Los jóvenes investigadores granadinos rechazan la nueva Ley de la Ciencia

  • No se sienten respaldados porque el actual borrador alarga hasta siete años el periodo de formación, una propuesta que contradice a la Carta Europea y contraviene al Estatuto de los Trabajadores

La Federación de Jóvenes Investigadores (FJI) se ha posicionado en contra de la nueva Ley de la Ciencia y la Tecnología tras analizar el borrador que presentó el 11 de febrero el Ministerio de Ciencia e Innovación, porque "no cumple la Carta Europea y contraviene los puntos de acuerdo que parecían haberse alcanzado entre representantes del Ministerio y la propia FJI, con anterioridad", según declaraciones de la granadina Cecilia Galindo, presidenta de la FJI a Granada Hoy.

El documento, elaborado por un grupo de 25 expertos constituido por el Ministerio de Ciencia e Innovación en julio de 2008 recoge las conclusiones de seis meses de trabajo. Una de las novedades que incorpora es la anexión de los principios de la Carta Europea del Investigador, sin embargo, Galindo defiende que la Carta indica que "la carrera del investigador debe empezar al inicio de la actividad investigadora; es decir, después del grado" y en el borrador se establece que "comenzará una vez defendida la tesis y con tres años más de trabajo investigador". De este modo se retrasa la fecha del inicio de la carrera profesional de los investigadores siete años respecto a la Carta Europea.

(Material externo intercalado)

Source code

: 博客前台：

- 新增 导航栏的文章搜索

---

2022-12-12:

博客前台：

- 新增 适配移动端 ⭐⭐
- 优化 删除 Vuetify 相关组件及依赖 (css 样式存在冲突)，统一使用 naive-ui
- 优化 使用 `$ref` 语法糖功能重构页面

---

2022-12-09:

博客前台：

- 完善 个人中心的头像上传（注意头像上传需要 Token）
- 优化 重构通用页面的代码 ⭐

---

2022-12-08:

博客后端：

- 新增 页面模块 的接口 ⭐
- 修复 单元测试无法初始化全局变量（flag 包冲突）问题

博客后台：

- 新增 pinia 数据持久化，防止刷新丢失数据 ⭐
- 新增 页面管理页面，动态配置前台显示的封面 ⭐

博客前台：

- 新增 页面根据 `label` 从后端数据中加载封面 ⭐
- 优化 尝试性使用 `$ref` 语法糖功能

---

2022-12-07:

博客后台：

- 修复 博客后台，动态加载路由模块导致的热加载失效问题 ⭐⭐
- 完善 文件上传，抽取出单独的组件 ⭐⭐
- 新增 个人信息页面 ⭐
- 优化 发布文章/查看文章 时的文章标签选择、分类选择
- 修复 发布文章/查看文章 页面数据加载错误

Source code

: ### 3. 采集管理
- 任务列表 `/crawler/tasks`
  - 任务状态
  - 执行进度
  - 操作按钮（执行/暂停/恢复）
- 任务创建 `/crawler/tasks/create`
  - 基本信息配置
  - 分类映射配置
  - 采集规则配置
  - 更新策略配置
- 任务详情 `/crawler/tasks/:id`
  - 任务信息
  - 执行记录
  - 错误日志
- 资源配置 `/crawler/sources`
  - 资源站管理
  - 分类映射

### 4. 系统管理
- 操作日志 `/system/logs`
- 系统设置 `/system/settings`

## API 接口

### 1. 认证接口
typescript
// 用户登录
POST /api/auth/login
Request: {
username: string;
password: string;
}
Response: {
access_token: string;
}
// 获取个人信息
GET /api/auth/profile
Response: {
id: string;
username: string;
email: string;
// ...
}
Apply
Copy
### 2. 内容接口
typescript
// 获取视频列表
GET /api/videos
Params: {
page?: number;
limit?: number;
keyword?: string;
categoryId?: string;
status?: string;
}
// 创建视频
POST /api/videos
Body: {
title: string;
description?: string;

Durante estos siete años de formación (una etapa doble, pre- y postdoctoral), se contempla la posibilidad de contratos en prácticas, "lo que resulta inadmisible, así como la no aplicación del artículo 15.5 del Estatuto de los Trabajadores", objeta Galindo. Y en el peor de los casos, "la posibilidad de contratos, sin obligatoriedad, hace que incluso muchos se queden sin este contrato", resalta Nadia Martínez, vocal de Jóvenes Investigadores de Granada.

La Federación pide también la prohibición expresa de las becas como fuente de financiación del personal investigador, ya que "las becas no son más que relaciones laborales encubiertas", como explica la presidenta de FJI; y merma los derechos laborales de los investigadores que "trabajan en situaciones de peligrosidad sin la cobertura necesaria". Fruto de esta falta de seguridad y de indemnizaciones suficientes son las cuatro muertes de jóvenes investigadores españoles ocurridas en tareas de investigación sin el suficiente amparo.

En Granada son más de un 25% los investigadores que trabajan sin contrato ni beca, "aunque son más de los contabilizados, ya que muchos están realizando tesis doctorales por su cuenta, generando producción científica para el país sin que nadie les ayude a sacarla adelante", afirma Martínez.

Ante el deseo expreso de la ministra Garmendia de hacer de la carrera investigadora una profesión atractiva a los jóvenes talentos, la FJI señala que "resulta imposible esta posibilidad mientras no se igualen sus características al resto de carreras profesionales, mientras tengamos que esperar más de siete años para ser considerados profesionales y no tener el respaldo de una seguridad y una estabilidad laboral como en cualquier otro trabajo".